Non otterrà nulla. In due arrivano in forte ritardo e con alcuni pezzi della registrazione mancanti: non vengono ammessi, ma minacciano ricorso. Quando alle 11 viene dato il via al test, persino io, che sono in prima fila e ho tutti e tre i componenti della commissione schierati davanti a me, riesco a fotografare e filmare il mio compito e parte di quello che avviene intorno. A fatica, approfittando dei pochi momenti di distrazione, ma qualcosa riprendo. Non invio nulla dall’aula in rete per evitare di invalidare la prova.

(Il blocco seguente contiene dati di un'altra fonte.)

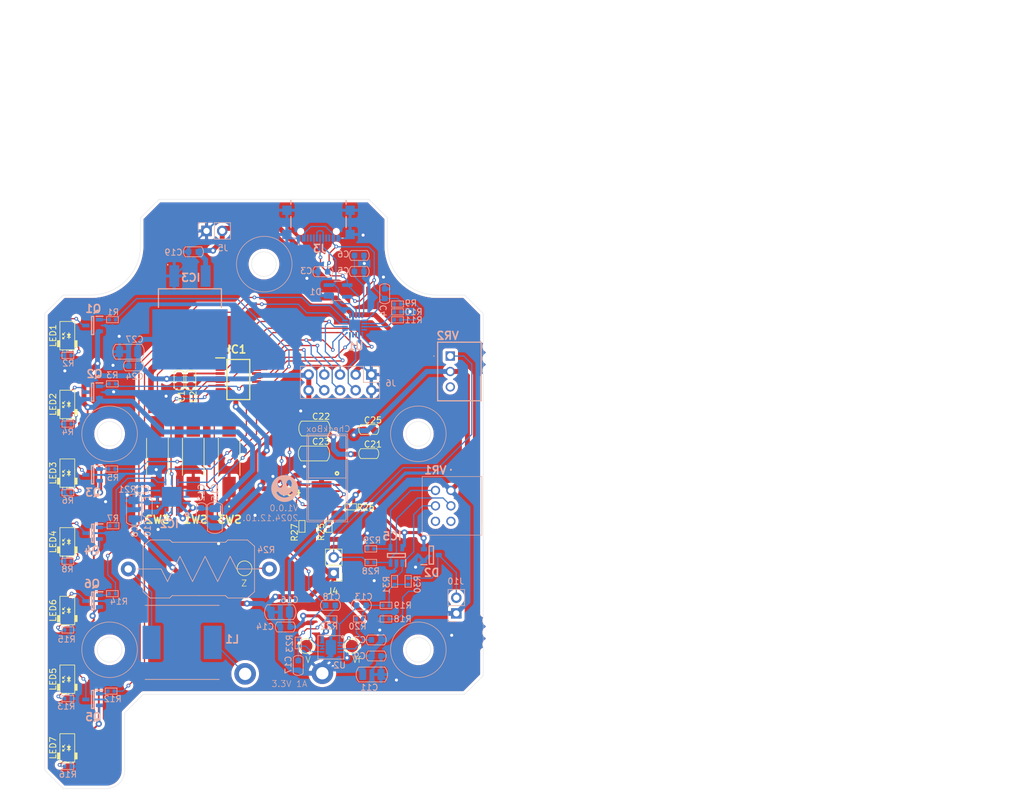
<source format=kicad_pcb>
(kicad_pcb
	(version 20240108)
	(generator "pcbnew")
	(generator_version "8.0")
	(general
		(thickness 1.6)
		(legacy_teardrops no)
	)
	(paper "A4")
	(layers
		(0 "F.Cu" signal)
		(31 "B.Cu" signal)
		(32 "B.Adhes" user "B.Adhesive")
		(33 "F.Adhes" user "F.Adhesive")
		(34 "B.Paste" user)
		(35 "F.Paste" user)
		(36 "B.SilkS" user "B.Silkscreen")
		(37 "F.SilkS" user "F.Silkscreen")
		(38 "B.Mask" user)
		(39 "F.Mask" user)
		(40 "Dwgs.User" user "User.Drawings")
		(41 "Cmts.User" user "User.Comments")
		(42 "Eco1.User" user "User.Eco1")
		(43 "Eco2.User" user "User.Eco2")
		(44 "Edge.Cuts" user)
		(45 "Margin" user)
		(46 "B.CrtYd" user "B.Courtyard")
		(47 "F.CrtYd" user "F.Courtyard")
		(48 "B.Fab" user)
		(49 "F.Fab" user)
		(50 "User.1" user)
		(51 "User.2" user)
		(52 "User.3" user)
		(53 "User.4" user)
		(54 "User.5" user)
		(55 "User.6" user)
		(56 "User.7" user)
		(57 "User.8" user)
		(58 "User.9" user)
	)
	(setup
		(pad_to_mask_clearance 0)
		(allow_soldermask_bridges_in_footprints no)
		(pcbplotparams
			(layerselection 0x00010e8_ffffffff)
			(plot_on_all_layers_selection 0x0000000_00000000)
			(disableapertmacros no)
			(usegerberextensions no)
			(usegerberattributes yes)
			(usegerberadvancedattributes yes)
			(creategerberjobfile yes)
			(dashed_line_dash_ratio 12.000000)
			(dashed_line_gap_ratio 3.000000)
			(svgprecision 4)
			(plotframeref no)
			(viasonmask no)
			(mode 1)
			(useauxorigin no)
			(hpglpennumber 1)
			(hpglpenspeed 20)
			(hpglpendiameter 15.000000)
			(pdf_front_fp_property_popups yes)
			(pdf_back_fp_property_popups yes)
			(dxfpolygonmode yes)
			(dxfimperialunits yes)
			(dxfusepcbnewfont yes)
			(psnegative no)
			(psa4output no)
			(plotreference yes)
			(plotvalue yes)
			(plotfptext yes)
			(plotinvisibletext no)
			(sketchpadsonfab no)
			(subtractmaskfromsilk no)
			(outputformat 1)
			(mirror no)
			(drillshape 0)
			(scaleselection 1)
			(outputdirectory "gerber/")
		)
	)
	(net 0 "")
	(net 1 "GND")
	(net 2 "/analog/3V3")
	(net 3 "/interface/5V")
	(net 4 "Net-(C13-Pad1)")
	(net 5 "/analog/1V6")
	(net 6 "/analog/sigV")
	(net 7 "/mcu/1V6_TFlag")
	(net 8 "/mcu/1V6_IFlag")
	(net 9 "/analog/Z_TFlag")
	(net 10 "/analog/sigZ")
	(net 11 "/analog/Z_IFlag")
	(net 12 "/interface/STLINK_RST")
	(net 13 "/interface/PUSH_BTN")
	(net 14 "/interface/SUSPEND")
	(net 15 "/interface/SYNC")
	(net 16 "/interface/UART_CTS")
	(net 17 "/interface/STLINK_CLK")
	(net 18 "/interface/UART_TXD")
	(net 19 "/interface/UART_RXD")
	(net 20 "/interface/UART_RTS")
	(net 21 "/interface/STLINK_DIO")
	(net 22 "Net-(Q1-B)")
	(net 23 "Net-(Q2-B)")
	(net 24 "Net-(Q3-B)")
	(net 25 "Net-(Q4-B)")
	(net 26 "Net-(U1-VDD)")
	(net 27 "Net-(U2A-+)")
	(net 28 "Net-(U2A--)")
	(net 29 "Net-(U2B-+)")
	(net 30 "Net-(C18-Pad1)")
	(net 31 "Net-(D1-L2)")
	(net 32 "Net-(IC2-ISET)")
	(net 33 "/analog/V2p")
	(net 34 "Net-(IC4-+IN)")
	(net 35 "Net-(IC4-ISET)")
	(net 36 "unconnected-(J3-CC2-PadB5)")
	(net 37 "unconnected-(J3-SBU1-PadA8)")
	(net 38 "unconnected-(J3-SBU2-PadB8)")
	(net 39 "Net-(L1-Pad2)")
	(net 40 "Net-(U1-VBUS)")
	(net 41 "Net-(U1-~{RST})")
	(net 42 "unconnected-(U1-RS485{slash}GPIO.1-Pad1)")
	(net 43 "unconnected-(U1-NC-Pad10)")
	(net 44 "unconnected-(U1-CLK{slash}GPIO.0-Pad2)")
	(net 45 "/analog/Zfreed")
	(net 46 "Net-(Q6-B)")
	(net 47 "unconnected-(J3-CC1-PadA5)")
	(net 48 "Net-(U1-~{RXT}{slash}GPIO.3)")
	(net 49 "Net-(U1-~{TXT}{slash}GPIO.2)")
	(net 50 "unconnected-(U1-~{WAKEUP}-Pad13)")
	(net 51 "unconnected-(U1-SUSPEND-Pad14)")
	(net 52 "Net-(LED1-A)")
	(net 53 "Net-(LED1-K)")
	(net 54 "Net-(LED2-A)")
	(net 55 "Net-(LED2-K)")
	(net 56 "Net-(LED3-K)")
	(net 57 "Net-(LED3-A)")
	(net 58 "Net-(LED4-A)")
	(net 59 "Net-(LED4-K)")
	(net 60 "Net-(LED5-K)")
	(net 61 "Net-(LED5-A)")
	(net 62 "Net-(LED6-K)")
	(net 63 "Net-(LED6-A)")
	(net 64 "Net-(LED7-K)")
	(net 65 "Net-(Q5-B)")
	(net 66 "Net-(D1-L1)")
	(net 67 "Net-(L1-Pad1)")
	(net 68 "Net-(D1-L3)")
	(net 69 "Net-(IC5--IN)")
	(net 70 "Net-(IC5-OUT)")
	(net 71 "Net-(IC5-+IN)")
	(net 72 "/analog/Signal_Input")
	(net 73 "unconnected-(VR1-CW_1-PadR13)")
	(net 74 "unconnected-(VR1-CW_2-PadR23)")
	(net 75 "unconnected-(VR2-CW-Pad3)")
	(net 76 "/analog/PT1")
	(footprint "Mouser:SOP65P640X120-20N" (layer "F.Cu") (at 139.6 84.1))
	(footprint "Mouser:TL3302AF260QG" (layer "F.Cu") (at 138.1 96.625 90))
	(footprint "TestPoint:TestPoint_Pad_D2.0mm" (layer "F.Cu") (at 158 127.3))
	(footprint "TestPoint:TestPoint_Pad_D2.0mm" (layer "F.Cu") (at 140.6 114.7 180))
	(footprint "Mouser:TL3302AF260QG" (layer "F.Cu") (at 132.3 96.625 90))
	(footprint "Mouser:TL3302AF260QG" (layer "F.Cu") (at 126.5 96.625 90))
	(footprint "PCM_LED_SMD_Handsoldering_AKL:LED_1206_3216Metric" (layer "F.Cu") (at 111.9 143.802 90))
	(footprint "PCM_LED_SMD_Handsoldering_AKL:LED_1206_3216Metric" (layer "F.Cu") (at 111.9 88.13367 90))
	(footprint "PCM_Capacitor_SMD_AKL:C_1206_3216Metric" (layer "F.Cu") (at 151.853 96.09 180))
	(footprint "Connector_PinHeader_2.54mm:PinHeader_1x02_P2.54mm_Vertical" (layer "F.Cu") (at 155.05 115.45 180))
	(footprint "PCM_LED_SMD_Handsoldering_AKL:LED_1206_3216Metric" (layer "F.Cu") (at 111.9 77 90))
	(footprint "PCM_Resistor_SMD_AKL:R_0402_1005Metric" (layer "F.Cu") (at 149.9 107.9 -90))
	(footprint "PCM_LED_SMD_Handsoldering_AKL:LED_1206_3216Metric" (layer "F.Cu") (at 111.9 121.534668 90))
	(footprint "PCM_Capacitor_SMD_AKL:C_0603_1608Metric" (layer "F.Cu") (at 130 84.175 90))
	(footprint "PCM_Capacitor_SMD_AKL:C_0603_1608Metric" (layer "F.Cu") (at 160.725 92.2 180))
	(footprint "PCM_Capacitor_SMD_AKL:C_0603_1608Metric" (layer "F.Cu") (at 160.725 96.1 180))
	(footprint "PCM_LED_SMD_Handsoldering_AKL:LED_1206_3216Metric" (layer "F.Cu") (at 111.9 99.267336 90))
	(footprint "PCM_LED_SMD_Handsoldering_AKL:LED_1206_3216Metric" (layer "F.Cu") (at 111.9 132.668334 90))
	(footprint "TestPoint:TestPoint_Pad_D2.0mm" (layer "F.Cu") (at 150.6 127.3))
	(footprint "PCM_Capacitor_SMD_AKL:C_1206_3216Metric" (layer "F.Cu") (at 151.934 92.0415 180))
	(footprint "PCM_Resistor_SMD_AKL:R_0402_1005Metric" (layer "F.Cu") (at 154.274 107.916 -90))
	(footprint "PCM_Capacitor_SMD_AKL:C_0603_1608Metric" (layer "F.Cu") (at 131.9 84.2 90))
	(footprint "PCM_Resistor_SMD_AKL:R_0402_1005Metric" (layer "F.Cu") (at 157.784 104.736 180))
	(footprint "PCM_LED_SMD_Handsoldering_AKL:LED_1206_3216Metric" (layer "F.Cu") (at 111.9 110.401002 90))
	(footprint "Mouser:QFN100P500X500X100-13N-D" (layer "F.Cu") (at 153.074 102.186 -90))
	(footprint "PCM_Capacitor_SMD_AKL:C_0603_1608Metric" (layer "B.Cu") (at 153.284 66.63))
	(footprint "Mouser:WE-PD_744770218" (layer "B.Cu") (at 130.5 126.7))
	(footprint "PCM_Capacitor_SMD_AKL:C_0603_1608Metric" (layer "B.Cu") (at 133.6 105.7 90))
	(footprint "PCM_Resistor_THT_US_AKL:R_Axial_DIN0918_L18.0mm_D9.0mm_P22.86mm_Horizontal" (layer "B.Cu") (at 144.63 114.8 180))
	(footprint "PCM_Resistor_SMD_AKL:R_0402_1005Metric" (layer "B.Cu") (at 149.3 126.79 -90))
	(footprint "Connector_PinHeader_2.54mm:PinHeader_1x02_P2.54mm_Vertical" (layer "B.Cu") (at 174.9 122))
	(footprint "PCM_Capacitor_SMD_AKL:C_0603_1608Metric" (layer "B.Cu") (at 161.925 128.9))
	(footprint "PCM_Capacitor_SMD_AKL:C_0603_1608Metric" (layer "B.Cu") (at 122.625 81.9 180))
	(footprint "PCM_Capacitor_SMD_AKL:C_1206_3216Metric" (layer "B.Cu") (at 146.4 121.8 180))
	(footprint "PCM_Resistor_SMD_AKL:R_0402_1005Metric"
		(layer "B.Cu")
		(uuid "1de7dc7c-1bd3-4a4f-be4a-4a2ea9d15fa5")
		(at 159.21 122.9 180)
		(descr "Resistor SMD 0402 (1005 Metric), square (rectangular) end terminal, IPC_7351 nominal, (Body size source: IPC-SM-782 page 72, https://www.pcb-3d.com/wordpress/wp-content/uploads/ipc-sm-782a_amendment_1_and_2.pdf), Alternate KiCad Library")
		(tags "resistor")
		(property "Reference" "R20"
			(at 0.31 -1.2 0)
			(layer "B.SilkS")
			(uuid "4ab0c6a2-af34-4022-804a-6af9dd62beac")
			(effects
				(font
					(size 1 1)
					(thickness 0.15)
				)
				(justify mirror)
			)
		)
		(property "Value" "16.2k"
			(at 0 -1.17 0)
			(layer "B.Fab")
			(hide yes)
			(uuid "36681491-1563-49dd-88ab-f058606e1097")
			(effects
				(font
					(size 1 1)
					(thickness 0.15)
				)
				(justify mirror)
			)
		)
		(property "Footprint" "PCM_Resistor_SMD_AKL:R_0402_1005Metric"
			(at 0 0 0)
			(layer "B.Fab")
			(hide yes)
			(uuid "23ae0813-5fa5-482c-9a0b-2d32f14d54f5")
			(effects
				(font
					(size 1.27 1.27)
					(thickness 0.15)
				)
				(justify mirror)
			)
		)
		(property "Datasheet" ""
			(at 0 0 0)
			(layer "B.Fab")
			(hide yes)
			(uuid "94997525-3dbf-4a2d-a2c8-d0b861dde276")
			(effects
				(font
					(size 1.27 1.27)
					(thickness 0.15)
				)
				(justify mirror)
			)
		)
		(property "Description" "SMD 0402 Chip Resistor, European Symbol, Alternate KiCad Library"
			(at 0 0 0)
			(layer "B.Fab")
			(hide yes)
			(uuid "e378941f-3185-4c82-ba64-4eae1ab4f2a0")
			(effects
				(font
					(size 1.27 1.27)
					(thickness 0.15)
				)
				(justify mirror)
			)
		)
		(property ki_fp_filters "R_*")
		(path "/d46285ed-39e7-481d-bc83-4a7d1879f6d2/8ab33cf7-dcf9-48b4-af2c-28c6115c2bfb")
		(sheetname "analog")
		(sheetfile "analog.kicad_sch")
		(attr smd)
		(fp_line
			(start 0.95 0.5)
			(end 0.95 -0.5)
			(stroke
				(width 0.12)
				(type solid)
			)
			(layer "B.SilkS")
			(uuid "347f5828-c1ec-43c9-bf18-442c89225729")
		)
		(fp_line
			(start 0.95 -0.5)
			(end -0.95 -0.5)
			(stroke
				(width 0.12)
				(type solid)
			)
			(layer "B.SilkS")
			(uuid "e0b17b7e-3262-4c95-bb75-a48344e6aa70")
		)
		(fp_line
			(start -0.95 0.5)
			(end 0.95 0.5)
			(stroke
				(width 0.12)
				(type solid)
			)
			(layer "B.SilkS")
			(uuid "10249426-dcc2-4f07-876e-83c1b21ecc05")
		)
		(fp_line
			(start -0.95 -0.5)
			(end -0.95 0.5)
			(stroke
				(width 0.12)
				(type solid)
			)
			(layer "B.SilkS")
			(uuid "3a462909-a8da-4395-b1c6-c60c363292c5")
		)
		(fp_line
			(start 0.93 0.47)
			(end -0.93 0.47)
			(stroke
				(width 0.05)
				(type solid)
			)
			(layer "B.CrtYd")
			(uuid "9c0b393f-6d44-4a0d-a0e5-7fa36cea2f05")
		)
		(fp_line
			(start 0.93 -0.47)
			(end 0.93 0.47)
			(stroke
				(width 0.05)
				(type solid)
			)
			(layer "B.CrtYd")
			(uuid "7acd2f50-be9a-4f08-9007-b53112832ea6")
		)
		(fp_line
			(start -0.93 0.47)
			(end -0.93 -0.47)
			(stroke
				(width 0.05)
				(type solid)
			)
			(layer "B.CrtYd")
			(uuid "5e3a028e-7513-40ac-a81b-0f1c1c37eaef")
		)
		(fp_line
			(start -0.93 -0.47)
			(end 0.93 -0.47)
			(stroke
				(width 0.05)
				(type solid)
			)
			(layer "B.CrtYd")
			(uuid "e2d258ba-5f8e-4b9d-876e-89cedc3182d4")
		)
		(fp_line
			(start 0.525 0.27)
			(end -0.525 0.27)
			(stroke
				(width 0.1)
				(type solid)
			)
			(layer "B.Fab")
			(uuid "0ee026a7-78be-4693-a607-6c230d89aad7")
		)
		(fp_line
			(start 0.525 -0.27)
			(end 0.525 0.27)
			(stroke
				(width 0.1)
				(type solid)
			)
			(layer "B.Fab")
			(uuid "7d8647e7-473e-4303-8833-c05bad6bee8f")
		)
		(fp_line
			(start -0.525 0.27)
			(end -0.525 -0.27)
			(stroke
				(width 0.1)
				(type solid)
			)
			(layer "B.Fab")
			(uuid "7a1a1fb3-96cc-421e-8233-ead5afe61ade")
		)
		(fp_line
			(start -0.525 -0.27)
			(end 0.525 -0.27)
			(stroke
				(width 0.1)
				(type solid)
			)
			(layer "B.Fab")
			(uuid "7b17fb57-5d59-4578-8db7-0922d1704b91")
		)
		(fp_text user "${REFERENCE}"
			(at 0 0 0)
			(layer "B.Fab")
			(uuid "6c8c8df1-a9c2-45ce-9276-141661b82a35")
			(effects
				(font
					(size 0.26 0.26)
					(thickness 0.04)
				)
				(justify mirror)
			)
		)
		(pad "1" smd roundrect
			(at -0.51 0 180)
			(size 0.54 0.64)
			(layers "B.Cu" "B.Paste" "B.Mask")
			(roundrect_rratio 0.25)
			(net 4 "Net-(C13-Pad1)")
			(pintype "pa
... [971486 chars truncated]
</source>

Nelle ultime file c’è più libertà. I componenti della commissione salgono fino agli ultimi banchi solo quattro o cinque volte nei cento minuti della prova. Spesso l’aula resta con due sorveglianti, mentre il terzo va in bagno. E quando sono lì, sono soprattutto seduti alla cattedra (davanti a me) a redigere i verbali nel tentativo di arginare i due probabili ricorsi.
Ci vuole una buona dose di autocontrollo per concentrarsi. Mentre dovremmo avere la tranquillità necessaria per ragionare su complessi quesiti di Logica, di Matematica, di Chimica, arrivano telefonate alla presidente per decidere come comportarsi con i due ritardatari. Non ascoltare è impossibile: mentre la prova è in corso veniamo chiamati a fare da testimoni di quanto accaduto.
Alle 12,40 si consegna. Qualcuno lo fa subito. Qualcun altro aspetta. Mentre i componenti della commissione passano tra i banchi i veterani dei test sanno che c’è modo di controllare qualche risposta, di passarsi gli ultimi suggerimenti. E, quindi, sì, ai test si può copiare e si copia, ma ci vuole fortuna e impegno: siamo proprio sicuri che non sia più utile utilizzare lo stesso tempo per studiare?